[Given information — start]

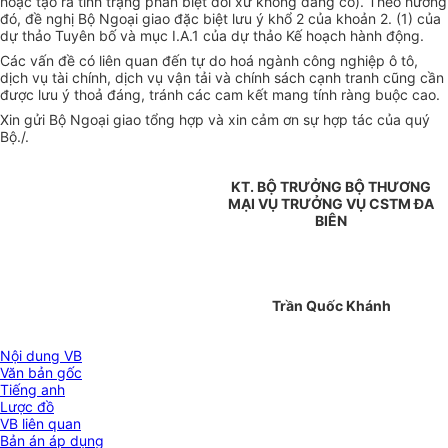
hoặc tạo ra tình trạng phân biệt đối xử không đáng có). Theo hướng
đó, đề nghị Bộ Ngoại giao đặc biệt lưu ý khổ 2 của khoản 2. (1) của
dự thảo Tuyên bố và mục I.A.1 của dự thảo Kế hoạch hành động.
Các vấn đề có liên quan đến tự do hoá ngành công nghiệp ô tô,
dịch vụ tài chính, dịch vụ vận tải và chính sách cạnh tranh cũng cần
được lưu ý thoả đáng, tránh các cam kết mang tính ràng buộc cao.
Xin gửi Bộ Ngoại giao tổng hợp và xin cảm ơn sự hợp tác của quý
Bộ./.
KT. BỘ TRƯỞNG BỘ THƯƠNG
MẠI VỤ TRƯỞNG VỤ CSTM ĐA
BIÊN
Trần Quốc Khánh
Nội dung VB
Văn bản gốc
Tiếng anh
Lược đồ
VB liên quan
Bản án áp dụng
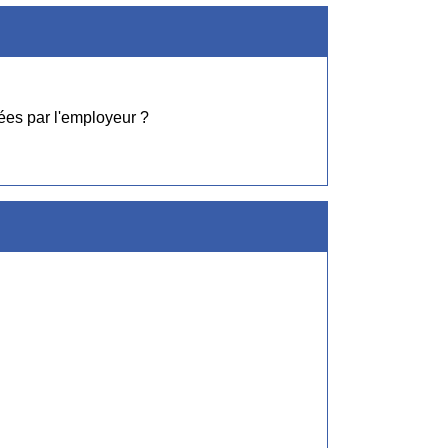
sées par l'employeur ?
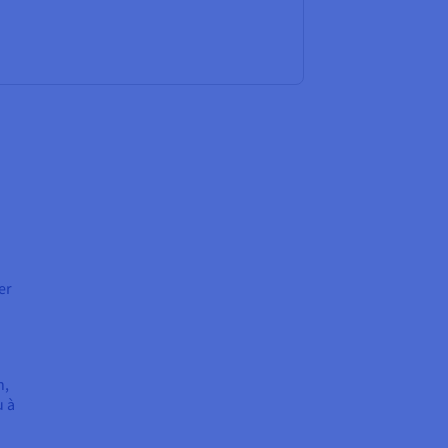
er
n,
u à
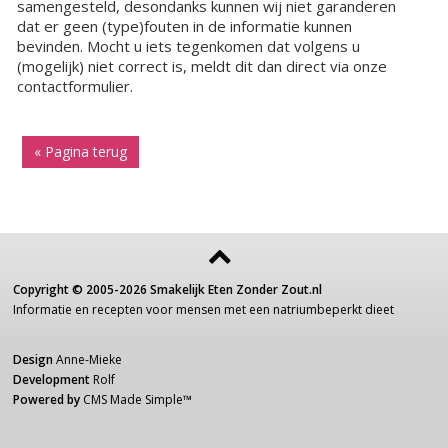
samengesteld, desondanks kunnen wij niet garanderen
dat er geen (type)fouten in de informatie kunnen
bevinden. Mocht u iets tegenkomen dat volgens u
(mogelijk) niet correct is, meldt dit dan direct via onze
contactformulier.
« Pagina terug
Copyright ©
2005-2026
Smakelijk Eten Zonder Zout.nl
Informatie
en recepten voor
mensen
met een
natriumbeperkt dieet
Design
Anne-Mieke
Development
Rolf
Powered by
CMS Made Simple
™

[Given information — finish]

# Directive
Write every entry out again exactly, dropping the pictures.

# Answer box
hoặc tạo ra tình trạng phân biệt đối xử không đáng có). Theo hướng
đó, đề nghị Bộ Ngoại giao đặc biệt lưu ý khổ 2 của khoản 2. (1) của
dự thảo Tuyên bố và mục I.A.1 của dự thảo Kế hoạch hành động.
Các vấn đề có liên quan đến tự do hoá ngành công nghiệp ô tô,
dịch vụ tài chính, dịch vụ vận tải và chính sách cạnh tranh cũng cần
được lưu ý thoả đáng, tránh các cam kết mang tính ràng buộc cao.
Xin gửi Bộ Ngoại giao tổng hợp và xin cảm ơn sự hợp tác của quý
Bộ./.
KT. BỘ TRƯỞNG BỘ THƯƠNG
MẠI VỤ TRƯỞNG VỤ CSTM ĐA
BIÊN
Trần Quốc Khánh
Nội dung VB
Văn bản gốc
Tiếng anh
Lược đồ
VB liên quan
Bản án áp dụng
sées par l'employeur ?
er
n,
u à
samengesteld, desondanks kunnen wij niet garanderen
dat er geen (type)fouten in de informatie kunnen
bevinden. Mocht u iets tegenkomen dat volgens u
(mogelijk) niet correct is, meldt dit dan direct via onze
contactformulier.
« Pagina terug
Copyright ©
2005-2026
Smakelijk Eten Zonder Zout.nl
Informatie
en recepten voor
mensen
met een
natriumbeperkt dieet
Design
Anne-Mieke
Development
Rolf
Powered by
CMS Made Simple
™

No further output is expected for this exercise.